PG&E seeks to restart Elkhorn battery facility in Moss Landing in June
Last week, PG&E informed Monterey County that it wants to reactivate its Elkhorn Battery Energy Storage Facility by June 1, but the county said that it is too soon.
The PG&E facility sits adjacent to the Vistra Moss Landing Energy Storage Facility. The Vistra facility caught fire Jan. 16 and sent a plume of smoke into the atmosphere, leading to the evacuation of up to 1,500 people.
It was the fourth fire at the joint facility in four years. In 2022, a fire occurred at PG&E's Elkhorn Facility, which contained 256 Tesla megapack batteries.
On Jan. 22, the week following the Vistra fire, the board issued a letter to both Vistra and PG&E requesting that both facilities be taken offline and not be 'reconnected' to the grid until the cause of the Vistra fire, as well as a previous fire at the PG&E facility are determined and appropriately addressed.
"In addition, the board of supervisors request that vista and PG&E expediently develop emergency response plans for review by the county and other affected agencies based on a 'catastrophic, worst-case scenario' defined as a 'full conflagration' of the facilities," the letter said.
In a Friday statement the county said the emergency action plan has not been finalized and remains under review.
"At this time, the county feels it is prudent to encourage PG&E to delay reactivation and continue to engage in additional open, transparent, dialogue with county officials, first responders, and the residents we collectively serve," the statement said.

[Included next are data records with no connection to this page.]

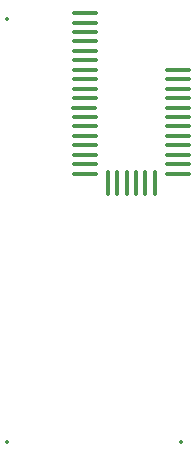
<source format=gtp>
G04 #@! TF.FileFunction,Paste,Top*
%FSLAX46Y46*%
G04 Gerber Fmt 4.6, Leading zero omitted, Abs format (unit mm)*
G04 Created by KiCad (PCBNEW 4.0.4-stable) date Tuesday, March 07, 2017 'PMt' 02:08:38 PM*
%MOMM*%
%LPD*%
G01*
G04 APERTURE LIST*
%ADD10C,0.100000*%
%ADD11C,0.355600*%
%ADD12O,2.347600X0.347600*%
%ADD13O,0.347600X2.347600*%
G04 APERTURE END LIST*
D10*
D11*
X132334000Y-89916000D03*
X147066000Y-125730000D03*
D12*
X138950000Y-89408700D03*
X138950000Y-90208700D03*
X138950000Y-91008700D03*
X138950000Y-91808700D03*
X138950000Y-92608700D03*
X138950000Y-93408700D03*
X138950000Y-94208700D03*
X138950000Y-95008700D03*
X138950000Y-95808700D03*
X138950000Y-96608700D03*
X138900000Y-97408700D03*
X138950000Y-98208700D03*
X138950000Y-99008700D03*
X138950000Y-99808700D03*
X138950000Y-100608700D03*
X138950000Y-101408700D03*
X138950000Y-102208700D03*
X138950000Y-103008700D03*
D13*
X140875000Y-103808700D03*
X141675000Y-103808700D03*
X142475000Y-103808700D03*
X143275000Y-103808700D03*
X144075000Y-103808700D03*
X144875000Y-103808700D03*
D12*
X146800000Y-103008700D03*
X146800000Y-102208700D03*
X146800000Y-101408700D03*
X146800000Y-100608700D03*
X146800000Y-99808700D03*
X146800000Y-99008700D03*
X146800000Y-98208700D03*
X146800000Y-97408700D03*
X146800000Y-96608700D03*
X146800000Y-95808700D03*
X146800000Y-95008700D03*
X146800000Y-94208700D03*
D11*
X132334000Y-125730000D03*
M02*

</source>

In their May 7 letter to the board of supervisors requesting to go back online, PG&E said that Tesla determined the 2022 fire was caused by water leaking into one of the megapacks, and they have since remedied that by installing software that automatically removes energy from batteries when alarms are detected.
The letter said PG&E has updated its Emergency Action Plan and Pre-Fire Plan and has taken other actions including conducting emergency response training, creating an air dispersion model, installing a continuous air monitoring system and creating a FEMA-certified Incident Management Team.
County spokesperson Maia Carroll said Monday that the county has received updated emergency action plans from both Vistra and PG&E, but they have only begun to evaluate them.